A plaintiff may show an aesthetic, recreational, or economic injury. See Friends of the Earth, Inc. v. Laidlaw Environmental Services, 528 U.S. 167, 181-83, 120 S.Ct. 693, 145 L.Ed.2d 610 (2000) (noting that plaintiffs drove over river, fished, camped, swam, and picnicked in and near river and one member of plaintiff's organization testified that her home was located near defendant’s facility and she believed her property value was diminished because of the pollutant discharges from the facility); American Canoe Ass’n v. Murphy Farms, Inc., 326 F.3d 505, 518-19 (4th Cir.2003) (considering economic impact of pollutant discharges on a plaintiff’s river guide business); Natural Resources Defense Council v. Southwest Marine, Inc., 236 F.3d 985, 994 (9th Cir.2000) (plaintiffs testified about aesthetic and recreational use of water); Sierra Club v. Cedar Point Oil Co., 73 F.3d 546, 556 (5th Cir.1996) (same); Public Interest Research Group of New Jersey, Inc. v. Powell Duffryn Terminals, Inc., 913 F.2d 64, 72-73 (3d Cir.1990) (same).
. At trial, Plaintiff Charles Parker testified that "if we take away the facility next door ... for residential [the property] should appraise in around the 90,000 range. And for commercial, it should be up around about 130.” Trial Transcript, at 167. Mr. Parker was also asked whether he had any opinion on the "diminution in the value, if any, in the property because of the facility.” Id. He responded "for residential ... the value is greatly depressed because of the nuisance factor next door, the noise.
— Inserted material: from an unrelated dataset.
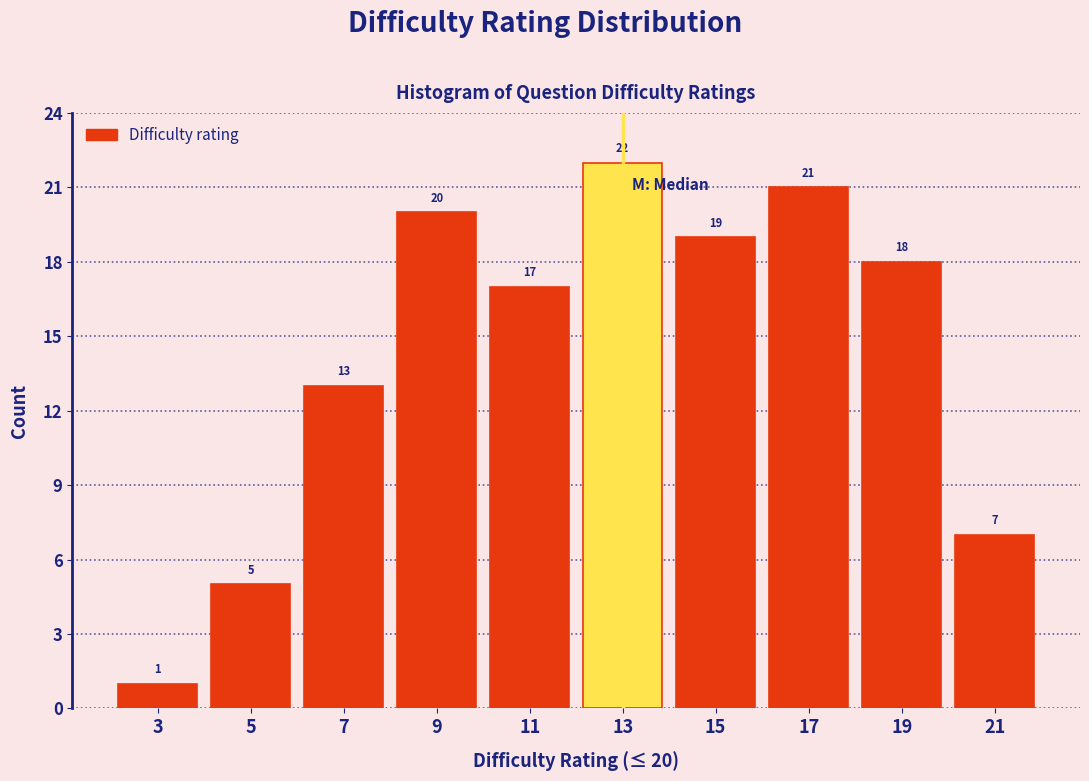

Over which range of the x-axis is the bar tallest?

12 to 14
For commercial, it is not marketable.” Id. Charles MacPher-son, the environmental consultant who testified for the Parkers at trial, stated that he believed it would cost between $300,000 and $400,000 to investigate and remediate both the Parkers’ and Defendants’ property. Trial Transcript, at 336-37. The substantial portion of remediation would involve investigation and monitoring the property for contamination. Id. Removing any contaminated soil from the Parker property could cost between $25,000 and $45,000. Id. at 338.